Oh yeah, there are some people who don’t believe in those either, and suspect some sort of sinister plot is afoot wherever government is involved.

But in order to believe that fluoride is useless, or even dangerous, I’d have to believe in a vast conspiracy, including government, the American Medical Association, the American Dental Association and the World Health Organization. I’d have to ignore what purports to be a half century of worldwide research that establishes the significant dental benefits to fluoride.

And it seems to me many of the “facts” presented by the opponents of fluoride seem selective at best, misleading and inaccurate at worst.

For example, the Fluoride Action Network makes much of the fact that few European countries fluoridate their water. What they don’t tell you is that’s because of the smaller, less-efficient water systems in many of those countries, where they fluoridate table salt instead.

For a rebuttal to the anti-fluoride position, take a look at the Fluoride Information Network (fluorideinfo.org) and decide for yourself.

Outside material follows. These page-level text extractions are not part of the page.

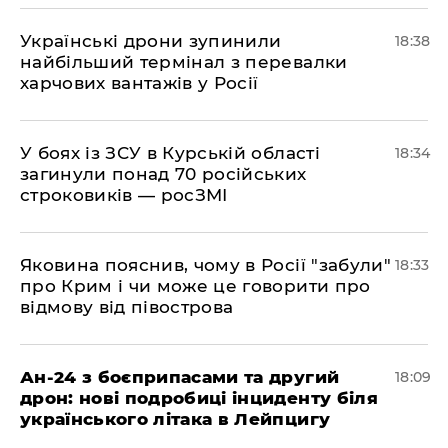
​Українські дрони зупинили
18:38
найбільший термінал з перевалки
харчових вантажів у Росії
​У боях із ЗСУ в Курській області
18:34
загинули понад 70 російських
строковиків — росЗМІ
​Яковина пояснив, чому в Росії "забули"
18:33
про Крим і чи може це говорити про
відмову від півострова
​Ан-24 з боєприпасами та другий
18:09
дрон: нові подробиці інциденту біля
українського літака в Лейпцигу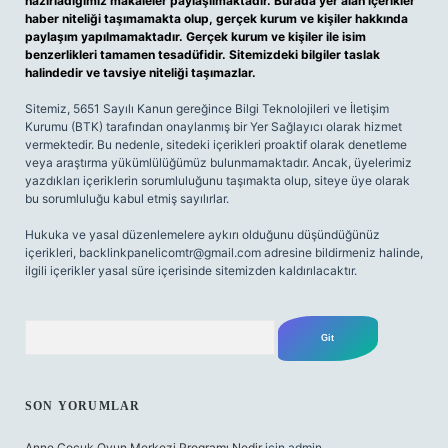
hazırladığımız makaleler paylaşılmaktadır. Burada yer alan içerikler
haber niteliği taşımamakta olup, gerçek kurum ve kişiler hakkında
paylaşım yapılmamaktadır. Gerçek kurum ve kişiler ile isim
benzerlikleri tamamen tesadüfidir. Sitemizdeki bilgiler taslak
halindedir ve tavsiye niteliği taşımazlar.
Sitemiz, 5651 Sayılı Kanun gereğince Bilgi Teknolojileri ve İletişim
Kurumu (BTK) tarafından onaylanmış bir Yer Sağlayıcı olarak hizmet
vermektedir. Bu nedenle, sitedeki içerikleri proaktif olarak denetleme
veya araştırma yükümlülüğümüz bulunmamaktadır. Ancak, üyelerimiz
yazdıkları içeriklerin sorumluluğunu taşımakta olup, siteye üye olarak
bu sorumluluğu kabul etmiş sayılırlar.
Hukuka ve yasal düzenlemelere aykırı olduğunu düşündüğünüz
içerikleri,
backlinkpanelicomtr@gmail.com
adresine bildirmeniz halinde,
ilgili içerikler yasal süre içerisinde sitemizden kaldırılacaktır.
Arama
SON YORUMLAR
Anne Çocuk Oyun Merkezi Programı Nedir
için
admin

Me, I have no problem deciding I have no problem with fluoride, and in fact believe I can probably thank it for my excellent dental health.

And I just don’t get the whole sinister-plot scenario or what makes some people that paranoid. Hmm, maybe it’s something they’re putting in the water that’s making people think crazy thoughts.

Oh, never mind. I’m starting to sound a little kooky myself.